Bermula dari pembangunan PLTMH juga inilah diharapkan dapat ditemukan potensi-potensi daerah baru yang belum teroptimalkan oleh pemerintah, seperti potensi sumber daya alam tumbuhan, hewan, batu alam, hingga cadangan bahan bakar baru[3]. Jika hal ini terjadi maka pengembangan potensi daerah pun akan terjadi hingga kemajuan ekonomi masyarakat tercipta.

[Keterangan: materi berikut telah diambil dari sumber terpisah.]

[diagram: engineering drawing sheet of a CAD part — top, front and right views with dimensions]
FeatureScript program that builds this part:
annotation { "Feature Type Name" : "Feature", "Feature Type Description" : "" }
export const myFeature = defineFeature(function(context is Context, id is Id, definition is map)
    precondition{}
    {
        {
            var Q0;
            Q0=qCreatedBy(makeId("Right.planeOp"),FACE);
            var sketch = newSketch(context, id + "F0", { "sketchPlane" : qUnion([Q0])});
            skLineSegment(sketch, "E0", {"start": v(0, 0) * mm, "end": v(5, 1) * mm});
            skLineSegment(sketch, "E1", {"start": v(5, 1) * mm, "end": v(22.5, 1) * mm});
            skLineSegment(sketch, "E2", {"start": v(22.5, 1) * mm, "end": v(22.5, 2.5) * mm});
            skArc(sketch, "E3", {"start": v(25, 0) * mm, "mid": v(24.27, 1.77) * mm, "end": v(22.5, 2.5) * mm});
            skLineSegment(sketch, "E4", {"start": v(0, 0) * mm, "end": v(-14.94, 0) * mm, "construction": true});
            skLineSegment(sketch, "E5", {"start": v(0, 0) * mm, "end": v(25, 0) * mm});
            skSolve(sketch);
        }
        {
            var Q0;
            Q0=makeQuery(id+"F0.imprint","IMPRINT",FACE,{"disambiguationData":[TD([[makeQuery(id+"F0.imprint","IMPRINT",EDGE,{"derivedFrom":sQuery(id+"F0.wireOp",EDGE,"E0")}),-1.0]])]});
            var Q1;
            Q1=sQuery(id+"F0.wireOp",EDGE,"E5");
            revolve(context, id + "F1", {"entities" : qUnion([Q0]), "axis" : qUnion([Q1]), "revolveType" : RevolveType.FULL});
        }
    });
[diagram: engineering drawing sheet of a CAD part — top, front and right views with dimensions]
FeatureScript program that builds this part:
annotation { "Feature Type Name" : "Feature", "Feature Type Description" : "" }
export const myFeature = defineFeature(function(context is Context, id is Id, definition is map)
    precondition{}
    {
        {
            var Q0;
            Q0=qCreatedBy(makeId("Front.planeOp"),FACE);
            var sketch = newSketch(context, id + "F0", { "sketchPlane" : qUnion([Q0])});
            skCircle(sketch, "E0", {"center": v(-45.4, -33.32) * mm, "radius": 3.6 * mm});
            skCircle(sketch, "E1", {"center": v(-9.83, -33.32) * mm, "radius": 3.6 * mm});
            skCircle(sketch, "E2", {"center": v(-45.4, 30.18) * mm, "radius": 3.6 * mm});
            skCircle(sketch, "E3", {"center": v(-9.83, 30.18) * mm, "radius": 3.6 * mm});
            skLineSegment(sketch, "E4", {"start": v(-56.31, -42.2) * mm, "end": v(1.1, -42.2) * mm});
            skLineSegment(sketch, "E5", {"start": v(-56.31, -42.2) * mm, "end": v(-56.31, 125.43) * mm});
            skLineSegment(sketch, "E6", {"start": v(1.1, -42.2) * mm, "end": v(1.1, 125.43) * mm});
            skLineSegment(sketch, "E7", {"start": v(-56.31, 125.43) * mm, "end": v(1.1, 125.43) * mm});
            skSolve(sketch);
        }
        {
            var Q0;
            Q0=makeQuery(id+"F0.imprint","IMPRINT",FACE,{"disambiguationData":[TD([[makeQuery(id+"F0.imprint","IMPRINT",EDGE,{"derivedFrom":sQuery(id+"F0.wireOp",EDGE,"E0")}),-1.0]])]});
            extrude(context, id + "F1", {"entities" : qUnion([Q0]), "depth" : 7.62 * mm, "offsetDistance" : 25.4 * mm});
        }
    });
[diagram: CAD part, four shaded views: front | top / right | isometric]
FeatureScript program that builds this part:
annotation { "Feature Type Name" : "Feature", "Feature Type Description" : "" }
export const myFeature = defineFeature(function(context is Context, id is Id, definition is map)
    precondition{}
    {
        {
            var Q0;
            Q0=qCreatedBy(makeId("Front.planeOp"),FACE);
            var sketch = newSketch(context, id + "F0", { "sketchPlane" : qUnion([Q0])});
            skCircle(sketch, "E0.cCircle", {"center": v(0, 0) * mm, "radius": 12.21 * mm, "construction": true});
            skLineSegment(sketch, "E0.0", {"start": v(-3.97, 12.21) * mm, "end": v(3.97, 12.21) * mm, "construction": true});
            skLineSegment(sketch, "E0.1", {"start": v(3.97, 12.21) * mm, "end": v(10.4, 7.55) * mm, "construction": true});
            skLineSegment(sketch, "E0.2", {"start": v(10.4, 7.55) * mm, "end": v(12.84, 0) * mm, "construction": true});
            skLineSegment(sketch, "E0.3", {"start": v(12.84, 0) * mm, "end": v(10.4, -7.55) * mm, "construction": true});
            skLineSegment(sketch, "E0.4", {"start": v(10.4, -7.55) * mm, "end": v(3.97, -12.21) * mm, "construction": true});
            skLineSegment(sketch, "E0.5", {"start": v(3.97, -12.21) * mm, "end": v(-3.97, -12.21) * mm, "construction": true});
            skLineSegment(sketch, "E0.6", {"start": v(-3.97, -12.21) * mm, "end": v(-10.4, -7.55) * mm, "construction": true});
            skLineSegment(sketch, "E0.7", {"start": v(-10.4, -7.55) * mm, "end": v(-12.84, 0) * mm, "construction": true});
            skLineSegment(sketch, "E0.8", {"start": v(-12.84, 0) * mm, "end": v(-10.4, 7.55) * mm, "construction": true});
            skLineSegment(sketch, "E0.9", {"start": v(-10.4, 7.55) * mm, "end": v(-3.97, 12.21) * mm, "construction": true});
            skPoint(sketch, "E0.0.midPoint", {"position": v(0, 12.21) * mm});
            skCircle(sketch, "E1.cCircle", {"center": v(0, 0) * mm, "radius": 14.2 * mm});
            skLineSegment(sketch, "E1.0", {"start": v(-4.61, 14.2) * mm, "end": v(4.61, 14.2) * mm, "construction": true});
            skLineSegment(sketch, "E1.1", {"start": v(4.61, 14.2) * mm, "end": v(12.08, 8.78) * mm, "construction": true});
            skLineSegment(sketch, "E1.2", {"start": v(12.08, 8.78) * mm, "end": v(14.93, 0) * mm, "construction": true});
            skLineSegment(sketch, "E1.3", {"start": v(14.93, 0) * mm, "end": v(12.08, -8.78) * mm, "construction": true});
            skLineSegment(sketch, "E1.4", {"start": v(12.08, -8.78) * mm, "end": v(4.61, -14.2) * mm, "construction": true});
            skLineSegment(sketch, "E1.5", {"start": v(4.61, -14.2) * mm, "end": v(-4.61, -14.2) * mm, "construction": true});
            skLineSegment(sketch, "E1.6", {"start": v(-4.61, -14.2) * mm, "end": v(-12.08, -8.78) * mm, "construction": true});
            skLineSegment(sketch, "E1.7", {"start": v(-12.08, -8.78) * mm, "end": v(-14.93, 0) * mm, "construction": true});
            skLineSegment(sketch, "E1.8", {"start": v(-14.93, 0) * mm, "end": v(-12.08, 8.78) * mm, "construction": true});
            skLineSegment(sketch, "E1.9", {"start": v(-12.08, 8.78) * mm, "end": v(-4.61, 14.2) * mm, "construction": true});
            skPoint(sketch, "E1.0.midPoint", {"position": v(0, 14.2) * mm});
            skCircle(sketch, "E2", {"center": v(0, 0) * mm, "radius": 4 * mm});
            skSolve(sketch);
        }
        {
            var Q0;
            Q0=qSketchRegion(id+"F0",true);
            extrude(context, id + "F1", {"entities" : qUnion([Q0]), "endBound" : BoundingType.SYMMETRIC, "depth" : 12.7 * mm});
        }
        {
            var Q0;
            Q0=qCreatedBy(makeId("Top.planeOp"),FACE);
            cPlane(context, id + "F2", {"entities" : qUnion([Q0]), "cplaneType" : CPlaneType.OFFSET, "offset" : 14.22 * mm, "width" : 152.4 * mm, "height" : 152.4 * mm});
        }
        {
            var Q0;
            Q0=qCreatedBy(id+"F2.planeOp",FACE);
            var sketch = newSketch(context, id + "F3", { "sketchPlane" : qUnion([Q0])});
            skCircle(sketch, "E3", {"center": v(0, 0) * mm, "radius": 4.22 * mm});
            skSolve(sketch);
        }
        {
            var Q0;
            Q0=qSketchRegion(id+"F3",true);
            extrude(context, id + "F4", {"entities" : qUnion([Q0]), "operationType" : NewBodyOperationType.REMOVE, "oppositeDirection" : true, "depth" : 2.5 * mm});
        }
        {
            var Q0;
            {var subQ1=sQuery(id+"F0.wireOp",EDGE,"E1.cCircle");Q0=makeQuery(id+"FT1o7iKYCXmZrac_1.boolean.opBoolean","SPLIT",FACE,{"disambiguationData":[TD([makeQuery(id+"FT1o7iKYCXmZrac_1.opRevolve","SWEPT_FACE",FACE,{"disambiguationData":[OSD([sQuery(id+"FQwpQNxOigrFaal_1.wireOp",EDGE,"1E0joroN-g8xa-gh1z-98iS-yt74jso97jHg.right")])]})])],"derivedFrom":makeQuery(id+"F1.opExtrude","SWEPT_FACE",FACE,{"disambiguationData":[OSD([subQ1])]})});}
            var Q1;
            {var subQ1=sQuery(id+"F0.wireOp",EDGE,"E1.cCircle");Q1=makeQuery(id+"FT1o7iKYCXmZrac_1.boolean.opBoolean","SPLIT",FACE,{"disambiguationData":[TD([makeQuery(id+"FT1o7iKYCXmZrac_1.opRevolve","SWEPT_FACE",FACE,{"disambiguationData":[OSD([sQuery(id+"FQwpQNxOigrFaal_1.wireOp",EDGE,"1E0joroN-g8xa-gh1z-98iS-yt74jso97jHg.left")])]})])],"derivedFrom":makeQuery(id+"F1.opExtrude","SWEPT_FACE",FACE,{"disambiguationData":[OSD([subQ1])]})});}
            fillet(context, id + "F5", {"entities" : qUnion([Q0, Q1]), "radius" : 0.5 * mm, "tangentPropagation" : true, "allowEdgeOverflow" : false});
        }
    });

Selebihnya, jika sumberdaya manusia yang menguasai PLTMH dapat tersebar luas di berbagai daerah dalam kualitas kompetensi dan kuantitas yang cukup dan mereka diakomodasi serta didukung kreativitasnya untuk membangun sumber-sumber energi di masing-masing daerah, maka harapan terjadinya suatu Revolusi Energi Indonesia akan menjadi kenyataan dan krisis energi dapat teratasi.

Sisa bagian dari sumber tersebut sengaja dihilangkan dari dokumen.